Retail traders are zeroing in on a notable drop in short interest. According to recent data, short interest fell from 86.79 million shares to 80.58 million shares. That still leaves 17.73% of the float short, but it's a meaningful decline. It would take about 2.89 days for shorts to cover their positions, based on average daily volume of 27.89 million shares. When short interest drops like this, it often signals that bears are throwing in the towel—and that can add fuel to a rally.
Earnings Beat Sparks Optimism
The real catalyst, though, was Super Micro's blowout third-quarter earnings report. The company reported adjusted earnings of 84 cents per share, crushing the consensus estimate of 62 cents by a whopping 35.48%. Revenue came in at $10.24 billion, which missed the $12.33 billion estimate, but the bottom-line strength caught Wall Street's attention. Global demand remains robust, with Rest of World revenue growing nearly 500% year over year.
AI Infrastructure Dominates Revenue
AI is still the main engine for this hardware giant. Over 80% of quarterly revenue came from AI GPU-related platforms. Super Micro is scaling fast to meet that demand, expecting production capacity to exceed 6,000 high-performance racks per month. The company maintains deep ties with NVIDIA Corp (NVDA), Advanced Micro Devices, Inc. (AMD), and Intel Corp (INTC).
Guidance Ahead of Estimates
Looking ahead, management issued an upbeat fourth-quarter outlook. They forecast adjusted EPS between 65 cents and 79 cents, well above the 55-cent analyst consensus. Revenue is projected to reach up to $12.5 billion.
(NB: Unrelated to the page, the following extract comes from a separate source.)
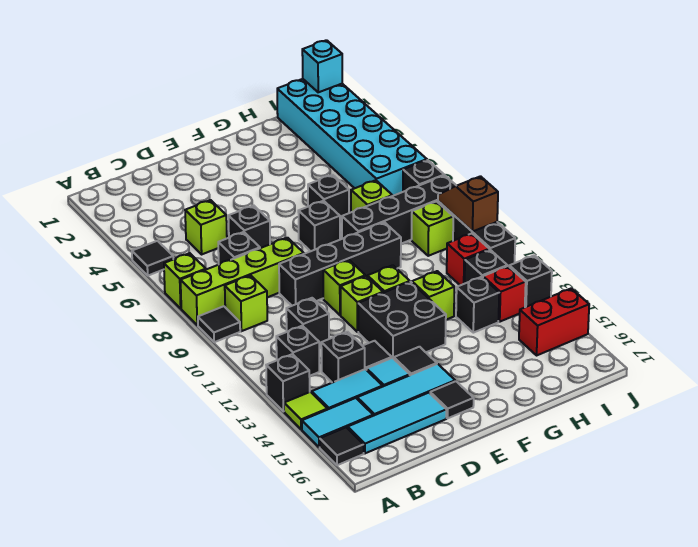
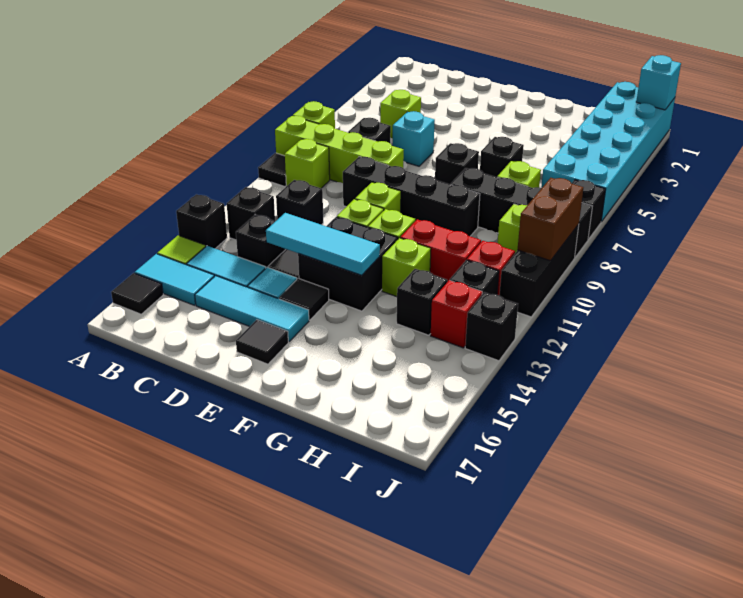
black tile A5 level 1 -> none
cyan tile B16:D16 level 1 -> cyan tile D13:F13 level 2
black brick D6 level 1 -> cyan brick D6 level 1
red brick I15:J15 level 1 -> red brick G11:H11 level 1
brown slope J9:J10 level 2 top 10 -> brown brick J9:J10 level 2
That forward guidance suggests the company sees the momentum continuing.
Critical Technical Levels for SMCI Stock
From a technical perspective, SMCI has reclaimed some key moving averages. It's trading 11.5% above the 20-day SMA, 18.9% above the 50-day SMA, and 12.5% above the 100-day SMA. The bigger hurdle is the long-term trend: shares are still 10.5% below the 200-day SMA. The moving-average structure is mixed—the 20-day SMA is above the 50-day SMA (a bullish near-term crossover), but the 50-day remains below the 200-day, reflecting the death cross that formed back in December.
Key levels to watch: resistance at $33.50 and support at $28.50.
At the time of publication on Thursday, Super Micro Computer shares were up 2.06% at $32.67.